● JOB:
From the entries that follow, reproduce exactly and only the lines from the line with "Emergency & Rescue Vehicles" to the line with "g with more", endpoints included.

Dataset records:
──────────

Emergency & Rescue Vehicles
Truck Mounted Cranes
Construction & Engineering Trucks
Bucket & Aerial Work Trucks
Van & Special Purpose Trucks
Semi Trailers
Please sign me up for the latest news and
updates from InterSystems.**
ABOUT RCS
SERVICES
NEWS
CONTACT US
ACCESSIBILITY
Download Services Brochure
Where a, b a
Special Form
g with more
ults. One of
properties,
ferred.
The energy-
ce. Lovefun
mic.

──────────

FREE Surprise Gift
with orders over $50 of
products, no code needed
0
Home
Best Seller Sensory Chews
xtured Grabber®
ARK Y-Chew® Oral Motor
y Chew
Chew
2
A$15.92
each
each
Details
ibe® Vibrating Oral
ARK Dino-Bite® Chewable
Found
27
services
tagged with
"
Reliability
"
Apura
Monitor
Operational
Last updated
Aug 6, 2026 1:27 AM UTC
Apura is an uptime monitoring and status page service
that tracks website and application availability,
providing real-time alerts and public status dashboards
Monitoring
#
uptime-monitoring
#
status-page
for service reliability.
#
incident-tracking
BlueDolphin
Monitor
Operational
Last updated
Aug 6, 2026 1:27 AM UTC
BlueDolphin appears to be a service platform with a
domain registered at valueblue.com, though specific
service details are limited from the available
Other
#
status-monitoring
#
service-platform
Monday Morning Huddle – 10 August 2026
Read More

──────────

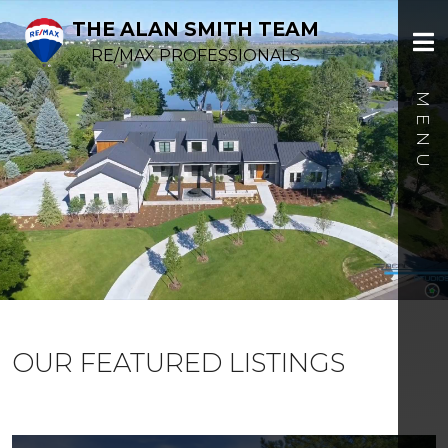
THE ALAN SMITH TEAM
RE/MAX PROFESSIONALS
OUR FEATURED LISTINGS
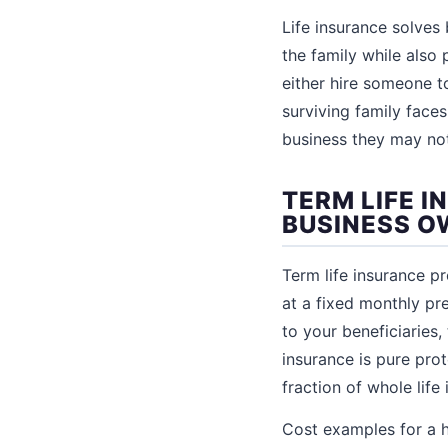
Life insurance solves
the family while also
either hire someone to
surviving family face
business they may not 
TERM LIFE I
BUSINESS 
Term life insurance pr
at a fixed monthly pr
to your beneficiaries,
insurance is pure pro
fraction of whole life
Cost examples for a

──────────

● WORKED SOLUTION:
Emergency & Rescue Vehicles
Truck Mounted Cranes
Construction & Engineering Trucks
Bucket & Aerial Work Trucks
Van & Special Purpose Trucks
Semi Trailers
Please sign me up for the latest news and
updates from InterSystems.**
ABOUT RCS
SERVICES
NEWS
CONTACT US
ACCESSIBILITY
Download Services Brochure
Where a, b a
Special Form
g with more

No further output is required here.